Recently, there has been some degree of speculation in the blogosphere as well as the mainstream press about the future of Skype, given eBay’s disappointing profits in 2008. The Industry Standard went so far as to predict that Google will acquire Skype by August 31, 2009.
Whether or not there is any truth to the rumor – and this Skype for sale rumor has come and gone several times before - it does present us with a good opportunity to focus on Skype as a company.
The 2005 acquisition of Skype, founded in 2003 by Niklas Zennström and Janus Friis, by eBay for $2.6 billion was somewhat of a mismatch, yet it allowed Skype to flourish and innovate largely unimpeded. Today, Skype needs to continue to build its business and grow on the successes of last year but eBay may not be in a position to support that model going forward. Indeed, eBay needs to get its own house in order and improve its financial picture.
As I wrote in my 2005 analysis of eBay’s acquisition of Skype, the purchase of Skype served notice to the telecommunications industry that voice was merely another service to be delivered in a data setting, and that the market for voice calling, as we know it today, was simply fading away.
EBay’s acquisition of Skype made little sense at the time (the company attempted to justify the acquisition by promising to use the service to connect buyers and sellers and it did indeed add Skype functionality to auction pages). Today it makes even less sense for eBay to continue to hold onto the company and management might as well cash in if they find a willing buyer.
Meanwhile, Skype has become a global telecommunications giant, with 405 million users worldwide (a 47% increase from 2007). In 2008, Skype accounted for 8% of the world’s international calling minutes. Surprisingly, or perhaps not, 30% of Skype usage is for business purposes. 25% of Skype-to-Skype calls use video. And in Q4 2008, Skype experienced a 61% increase in SkypeOut calls (a total of 2.6 billion minutes).
A new parent might be able to find new synergy with the company, which could be used to expand Skype’s current largely consumer base into the small- and medium-sized business market and beyond.
The fact that Skype has continued to grow as an entity despite the mismatch with eBay is a testament to the potential this market has.

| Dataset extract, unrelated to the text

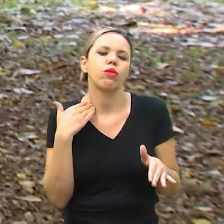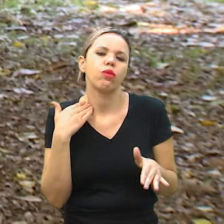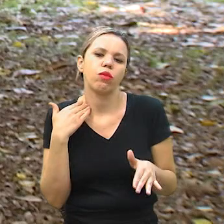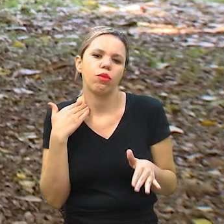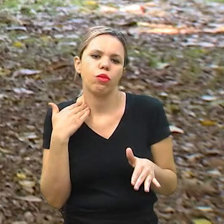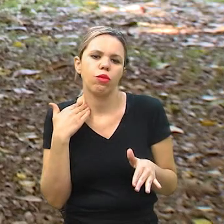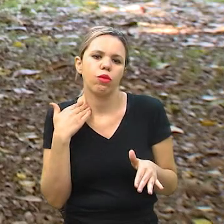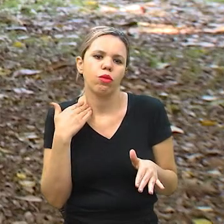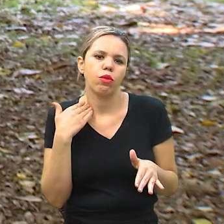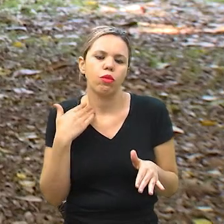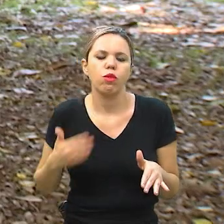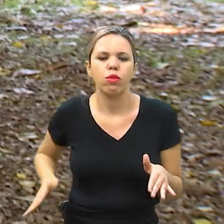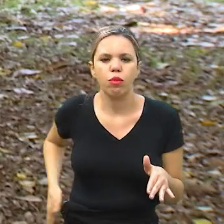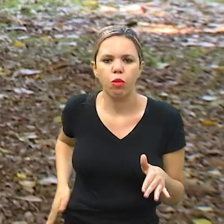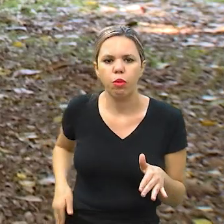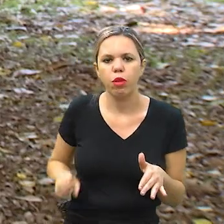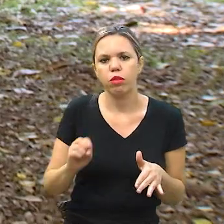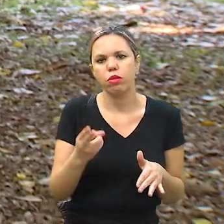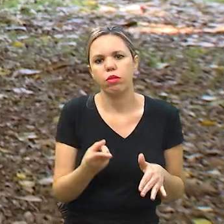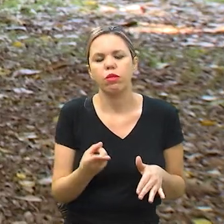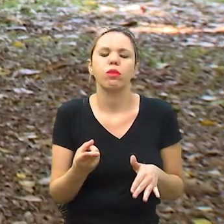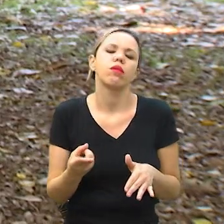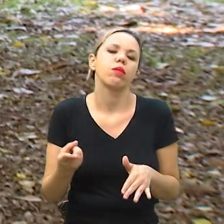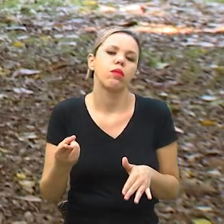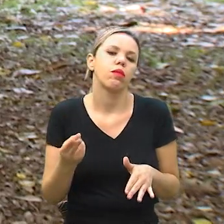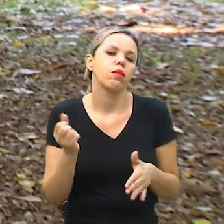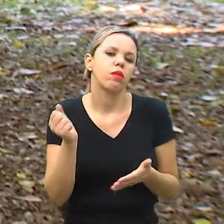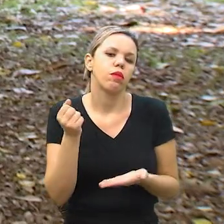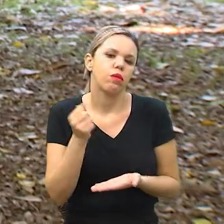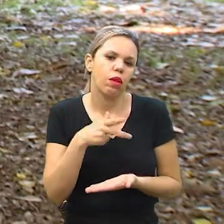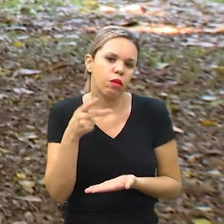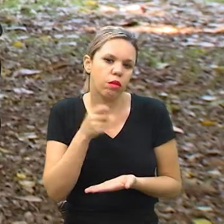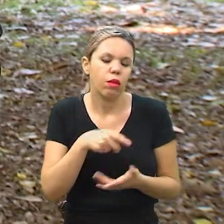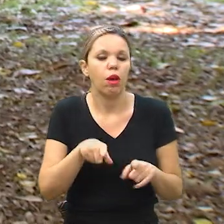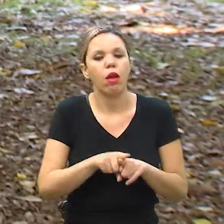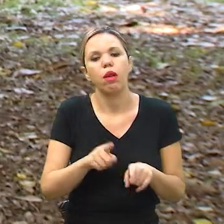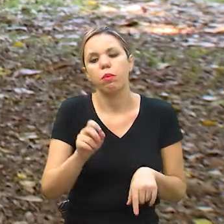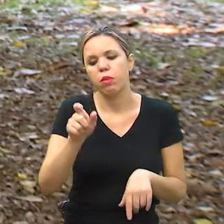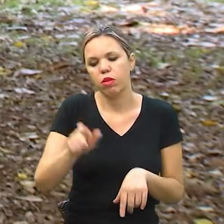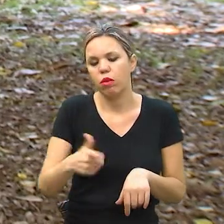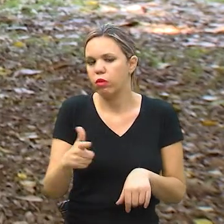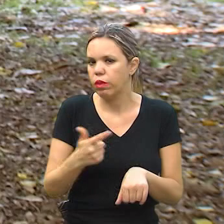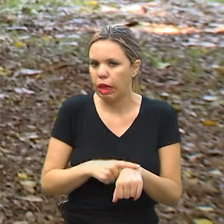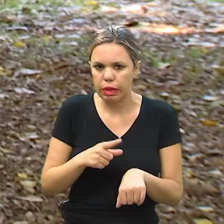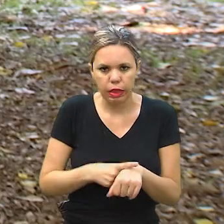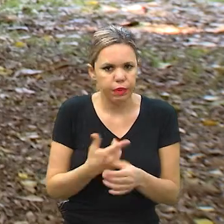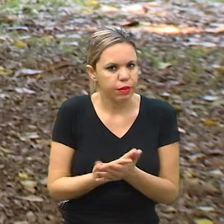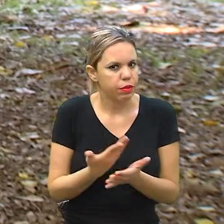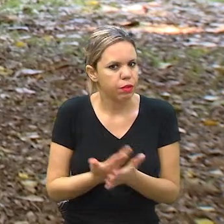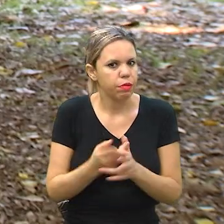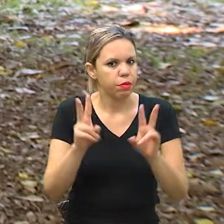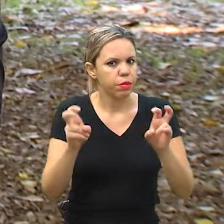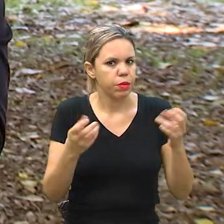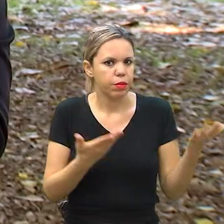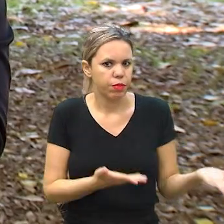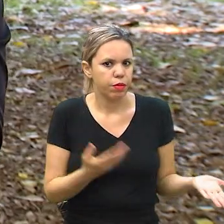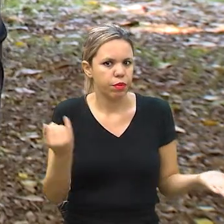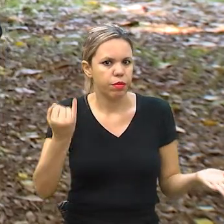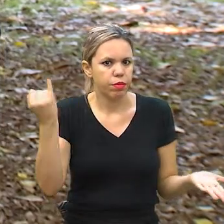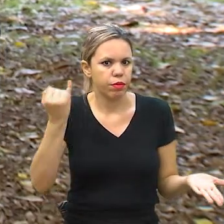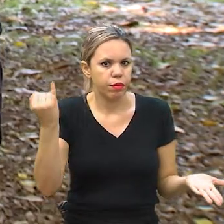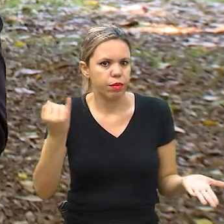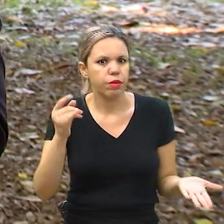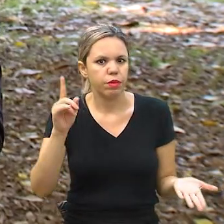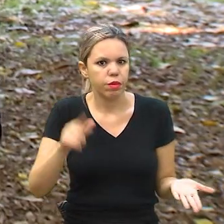previdência como a gente a vê hoje e diversificar. Se a pessoa não tem tempo para estudar sobre aquele assunto, o importante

EBay purchased Skype in 2005 because it could. Google, the News Corporation, Microsoft, and Yahoo were all said to have had an interest in acquiring the company but eBay was willing to put up the most cash and, because of the differences in business models, was also willing to leave the company alone to continue to innovate (unlike the course of action that Google or Microsoft may have followed).
In theory, potential acquirers could include Verizon or AT&T, a move that would give one of these traditional telephony companies a gigantic push into 21st century consumer communications. Microsoft or IBM might also be interested, the latter less so given the consumer nature of the business. Cisco is yet another contender: they certainly have the cash and Skype’s core functionality aligns nicely with what Cisco is doing in multiple areas but Cisco may simply not be that interested in what is perceived largely as a consumer offering. We can surely rule out Yahoo, which continues to be on Microsoft’s acquisition radar, and while Google has progressed with its own technology a land grab still might work for them and they have the cash to make the purchase.
Regardless of what transpires, I suspect that we will be hearing a lot more from Skype in the not-to-distant future.
Jonathan B. Spira is CEO and Chief Analyst at Basex.